Your task:
In the entries that follow, find the line containing "A license holder" and the line containing "Spotter | RC9 |", then retype exactly the lines from the first through the second, pictures excluded.
*** Opening of Data shown ***
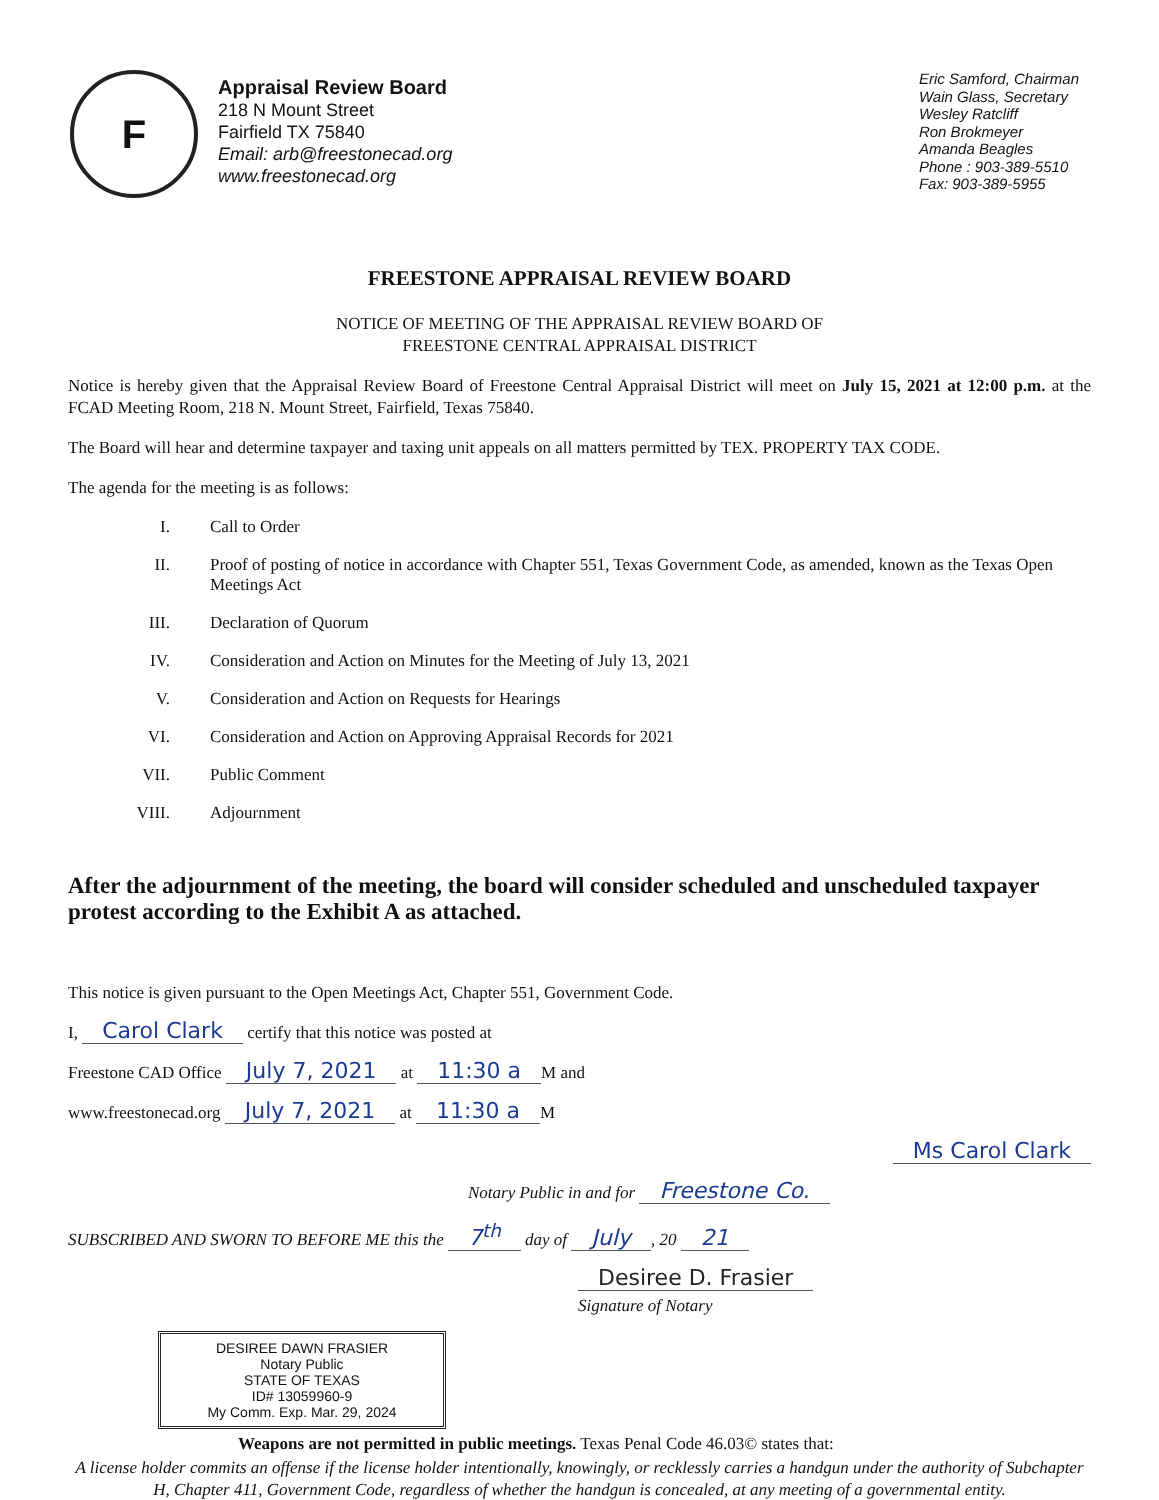F
Appraisal Review Board
218 N Mount Street
Fairfield TX 75840
Email: arb@freestonecad.org
www.freestonecad.org
Eric Samford, Chairman
Wain Glass, Secretary
Wesley Ratcliff
Ron Brokmeyer
Amanda Beagles
Phone : 903-389-5510
Fax: 903-389-5955
FREESTONE APPRAISAL REVIEW BOARD
NOTICE OF MEETING OF THE APPRAISAL REVIEW BOARD OF
FREESTONE CENTRAL APPRAISAL DISTRICT
Notice is hereby given that the Appraisal Review Board of Freestone Central Appraisal District will meet on July 15, 2021 at 12:00 p.m. at the FCAD Meeting Room, 218 N. Mount Street, Fairfield, Texas 75840.
The Board will hear and determine taxpayer and taxing unit appeals on all matters permitted by TEX. PROPERTY TAX CODE.
The agenda for the meeting is as follows:
I. Call to Order
II. Proof of posting of notice in accordance with Chapter 551, Texas Government Code, as amended, known as the Texas Open Meetings Act
III. Declaration of Quorum
IV. Consideration and Action on Minutes for the Meeting of July 13, 2021
V. Consideration and Action on Requests for Hearings
VI. Consideration and Action on Approving Appraisal Records for 2021
VII. Public Comment
VIII. Adjournment
After the adjournment of the meeting, the board will consider scheduled and unscheduled taxpayer protest according to the Exhibit A as attached.
This notice is given pursuant to the Open Meetings Act, Chapter 551, Government Code.
I, Carol Clark certify that this notice was posted at
Freestone CAD Office July 7, 2021 at 11:30 a M and
www.freestonecad.org July 7, 2021 at 11:30 a M
Ms Carol Clark
Notary Public in and for Freestone Co.
SUBSCRIBED AND SWORN TO BEFORE ME this the 7<sup>th</sup> day of July, 20 21
Desiree D. Frasier
Signature of Notary
DESIREE DAWN FRASIER
Notary Public
STATE OF TEXAS
ID# 13059960-9
My Comm. Exp. Mar. 29, 2024
Weapons are not permitted in public meetings. Texas Penal Code 46.03© states that:
A license holder commits an offense if the license holder intentionally, knowingly, or recklessly carries a handgun under the authority of Subchapter H, Chapter 411, Government Code, regardless of whether the handgun is concealed, at any meeting of a governmental entity.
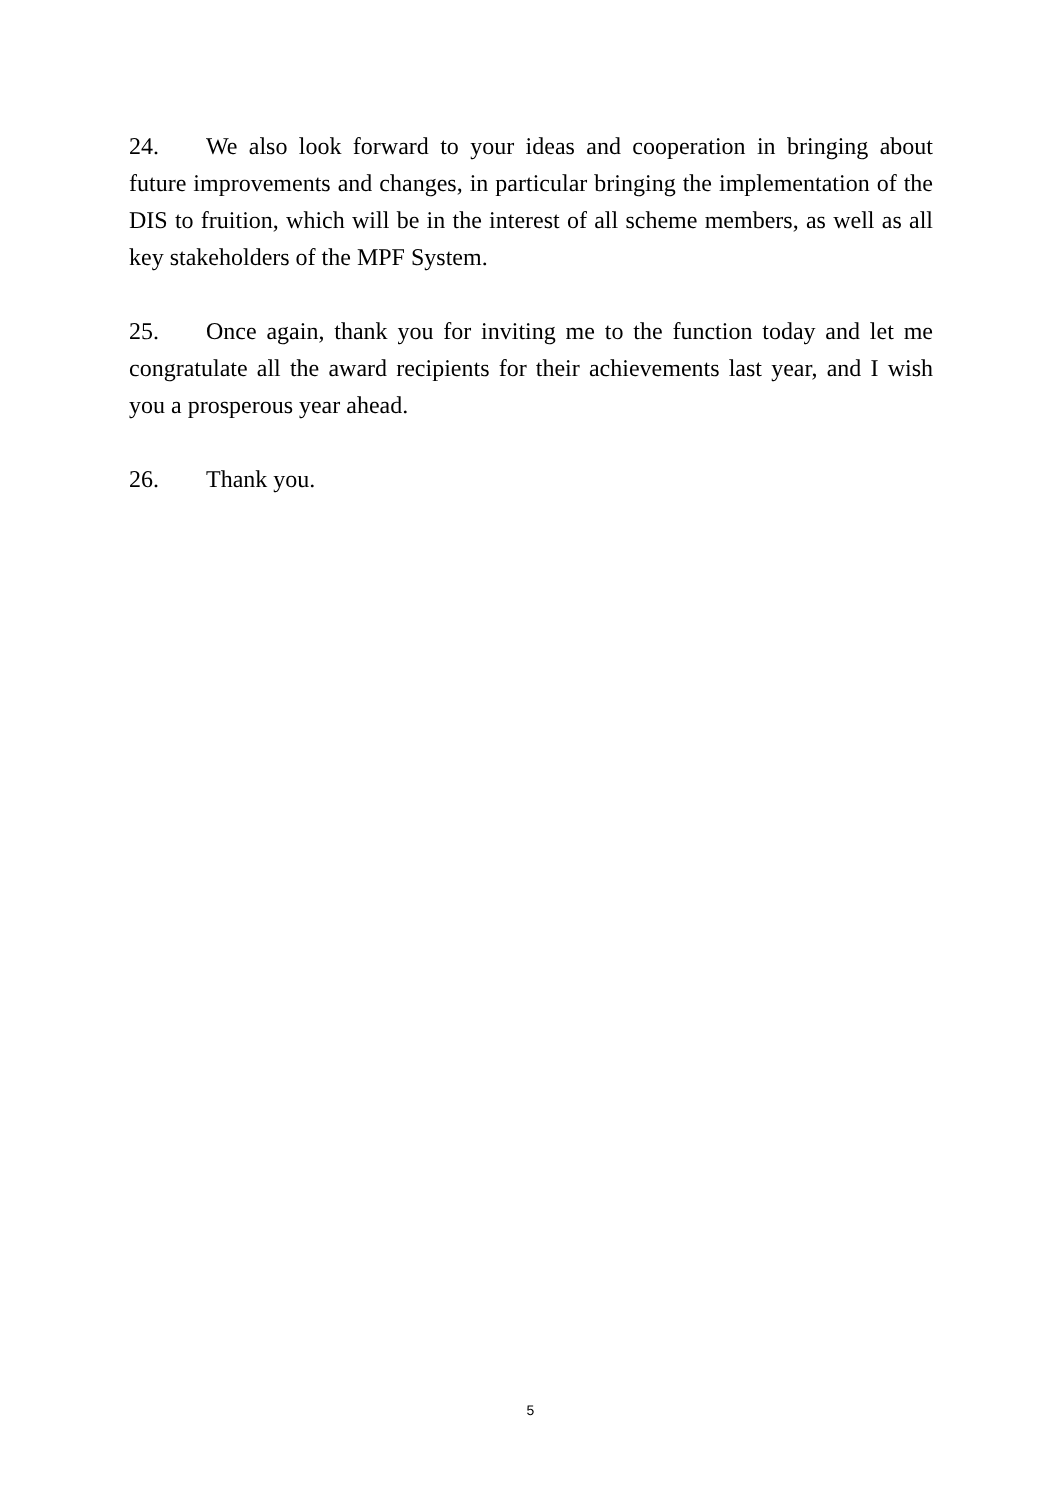24. We also look forward to your ideas and cooperation in bringing about future improvements and changes, in particular bringing the implementation of the DIS to fruition, which will be in the interest of all scheme members, as well as all key stakeholders of the MPF System.
25. Once again, thank you for inviting me to the function today and let me congratulate all the award recipients for their achievements last year, and I wish you a prosperous year ahead.
26. Thank you.
5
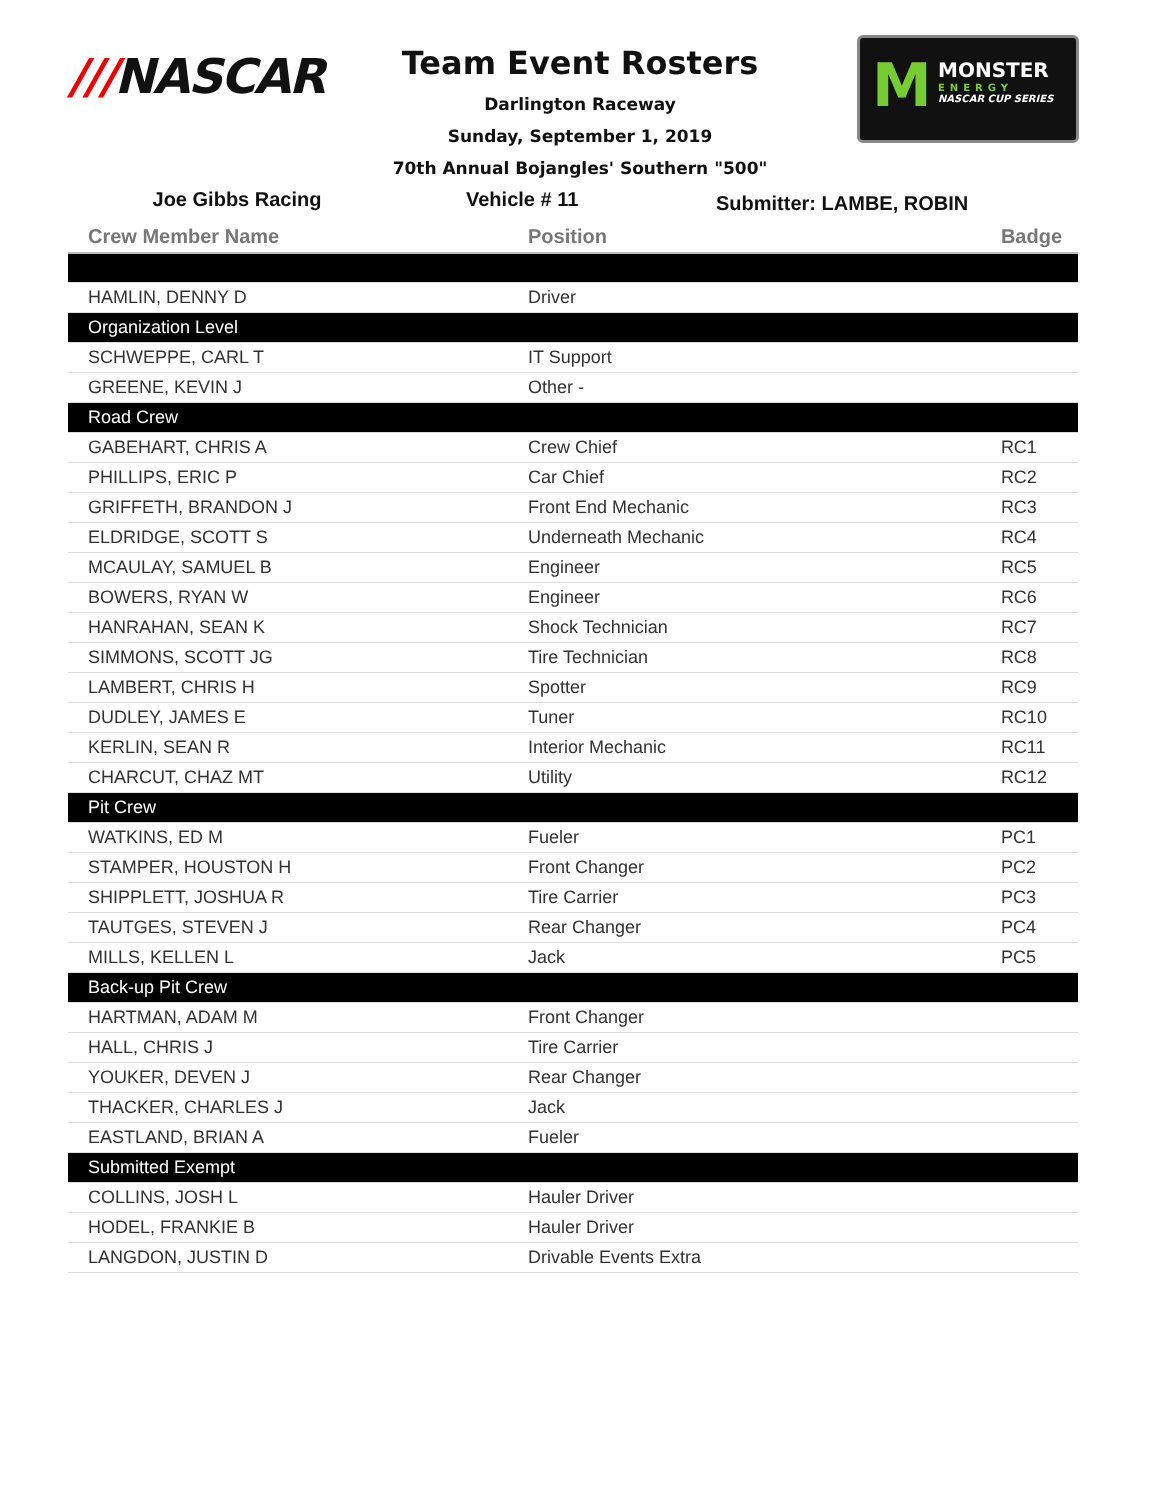///NASCAR
M
MONSTER
ENERGY
NASCAR CUP SERIES
Team Event Rosters
Darlington Raceway
Sunday, September 1, 2019
70th Annual Bojangles' Southern "500"
Joe Gibbs Racing Vehicle # 11 Submitter: LAMBE, ROBIN
| Crew Member Name | Position | Badge |
| --- | --- | --- |
| HAMLIN, DENNY D | Driver | |
| Organization Level | | |
| SCHWEPPE, CARL T | IT Support | |
| GREENE, KEVIN J | Other - | |
| Road Crew | | |
| GABEHART, CHRIS A | Crew Chief | RC1 |
| PHILLIPS, ERIC P | Car Chief | RC2 |
| GRIFFETH, BRANDON J | Front End Mechanic | RC3 |
| ELDRIDGE, SCOTT S | Underneath Mechanic | RC4 |
| MCAULAY, SAMUEL B | Engineer | RC5 |
| BOWERS, RYAN W | Engineer | RC6 |
| HANRAHAN, SEAN K | Shock Technician | RC7 |
| SIMMONS, SCOTT JG | Tire Technician | RC8 |
| LAMBERT, CHRIS H | Spotter | RC9 |
| DUDLEY, JAMES E | Tuner | RC10 |
| KERLIN, SEAN R | Interior Mechanic | RC11 |
| CHARCUT, CHAZ MT | Utility | RC12 |
| Pit Crew | | |
| WATKINS, ED M | Fueler | PC1 |
| STAMPER, HOUSTON H | Front Changer | PC2 |
| SHIPPLETT, JOSHUA R | Tire Carrier | PC3 |
| TAUTGES, STEVEN J | Rear Changer | PC4 |
| MILLS, KELLEN L | Jack | PC5 |
| Back-up Pit Crew | | |
| HARTMAN, ADAM M | Front Changer | |
| HALL, CHRIS J | Tire Carrier | |
| YOUKER, DEVEN J | Rear Changer | |
| THACKER, CHARLES J | Jack | |
| EASTLAND, BRIAN A | Fueler | |
| Submitted Exempt | | |
| COLLINS, JOSH L | Hauler Driver | |
| HODEL, FRANKIE B | Hauler Driver | |
| LANGDON, JUSTIN D | Drivable Events Extra | |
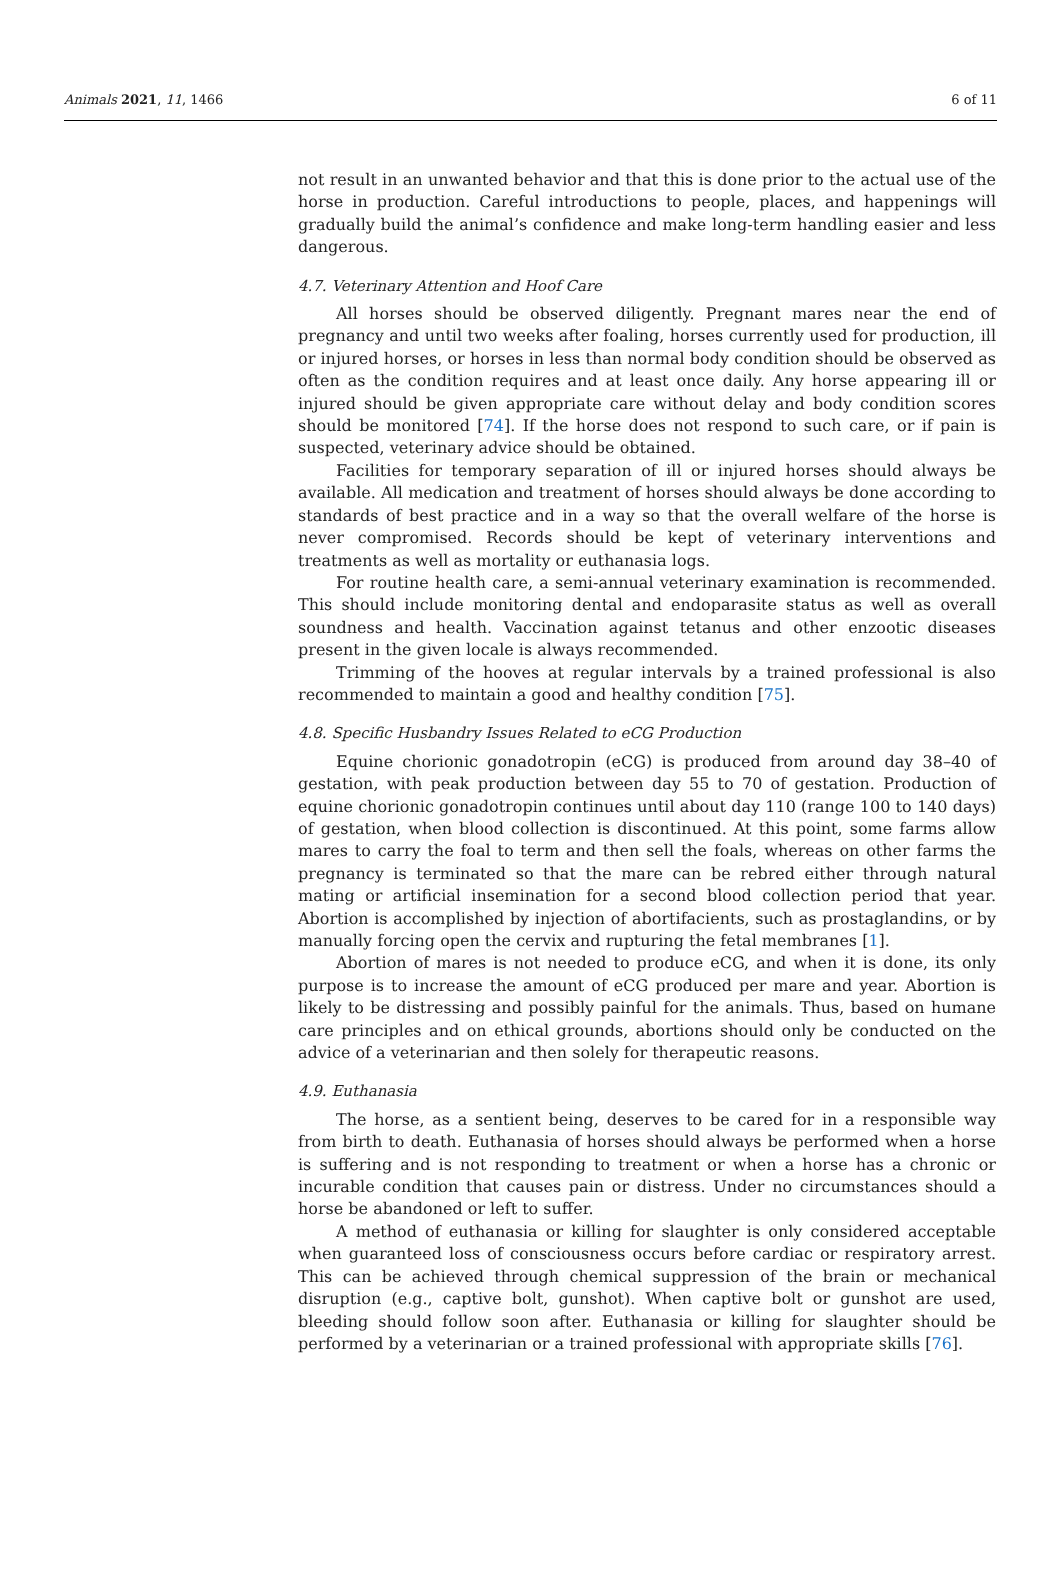Animals 2021, 11, 1466 6 of 11
not result in an unwanted behavior and that this is done prior to the actual use of the horse in production. Careful introductions to people, places, and happenings will gradually build the animal’s confidence and make long-term handling easier and less dangerous.
4.7. Veterinary Attention and Hoof Care
All horses should be observed diligently. Pregnant mares near the end of pregnancy and until two weeks after foaling, horses currently used for production, ill or injured horses, or horses in less than normal body condition should be observed as often as the condition requires and at least once daily. Any horse appearing ill or injured should be given appropriate care without delay and body condition scores should be monitored [74]. If the horse does not respond to such care, or if pain is suspected, veterinary advice should be obtained.
Facilities for temporary separation of ill or injured horses should always be available. All medication and treatment of horses should always be done according to standards of best practice and in a way so that the overall welfare of the horse is never compromised. Records should be kept of veterinary interventions and treatments as well as mortality or euthanasia logs.
For routine health care, a semi-annual veterinary examination is recommended. This should include monitoring dental and endoparasite status as well as overall soundness and health. Vaccination against tetanus and other enzootic diseases present in the given locale is always recommended.
Trimming of the hooves at regular intervals by a trained professional is also recommended to maintain a good and healthy condition [75].
4.8. Specific Husbandry Issues Related to eCG Production
Equine chorionic gonadotropin (eCG) is produced from around day 38–40 of gestation, with peak production between day 55 to 70 of gestation. Production of equine chorionic gonadotropin continues until about day 110 (range 100 to 140 days) of gestation, when blood collection is discontinued. At this point, some farms allow mares to carry the foal to term and then sell the foals, whereas on other farms the pregnancy is terminated so that the mare can be rebred either through natural mating or artificial insemination for a second blood collection period that year. Abortion is accomplished by injection of abortifacients, such as prostaglandins, or by manually forcing open the cervix and rupturing the fetal membranes [1].
Abortion of mares is not needed to produce eCG, and when it is done, its only purpose is to increase the amount of eCG produced per mare and year. Abortion is likely to be distressing and possibly painful for the animals. Thus, based on humane care principles and on ethical grounds, abortions should only be conducted on the advice of a veterinarian and then solely for therapeutic reasons.
4.9. Euthanasia
The horse, as a sentient being, deserves to be cared for in a responsible way from birth to death. Euthanasia of horses should always be performed when a horse is suffering and is not responding to treatment or when a horse has a chronic or incurable condition that causes pain or distress. Under no circumstances should a horse be abandoned or left to suffer.
A method of euthanasia or killing for slaughter is only considered acceptable when guaranteed loss of consciousness occurs before cardiac or respiratory arrest. This can be achieved through chemical suppression of the brain or mechanical disruption (e.g., captive bolt, gunshot). When captive bolt or gunshot are used, bleeding should follow soon after. Euthanasia or killing for slaughter should be performed by a veterinarian or a trained professional with appropriate skills [76].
*** Close of Data shown ***
Exercise solution:
A license holder commits an offense if the license holder intentionally, knowingly, or recklessly carries a handgun under the authority of Subchapter H, Chapter 411, Government Code, regardless of whether the handgun is concealed, at any meeting of a governmental entity.
24. We also look forward to your ideas and cooperation in bringing about future improvements and changes, in particular bringing the implementation of the DIS to fruition, which will be in the interest of all scheme members, as well as all key stakeholders of the MPF System.
25. Once again, thank you for inviting me to the function today and let me congratulate all the award recipients for their achievements last year, and I wish you a prosperous year ahead.
26. Thank you.
5
///NASCAR
M
MONSTER
ENERGY
NASCAR CUP SERIES
Team Event Rosters
Darlington Raceway
Sunday, September 1, 2019
70th Annual Bojangles' Southern "500"
Joe Gibbs Racing Vehicle # 11 Submitter: LAMBE, ROBIN
| Crew Member Name | Position | Badge |
| --- | --- | --- |
| HAMLIN, DENNY D | Driver | |
| Organization Level | | |
| SCHWEPPE, CARL T | IT Support | |
| GREENE, KEVIN J | Other - | |
| Road Crew | | |
| GABEHART, CHRIS A | Crew Chief | RC1 |
| PHILLIPS, ERIC P | Car Chief | RC2 |
| GRIFFETH, BRANDON J | Front End Mechanic | RC3 |
| ELDRIDGE, SCOTT S | Underneath Mechanic | RC4 |
| MCAULAY, SAMUEL B | Engineer | RC5 |
| BOWERS, RYAN W | Engineer | RC6 |
| HANRAHAN, SEAN K | Shock Technician | RC7 |
| SIMMONS, SCOTT JG | Tire Technician | RC8 |
| LAMBERT, CHRIS H | Spotter | RC9 |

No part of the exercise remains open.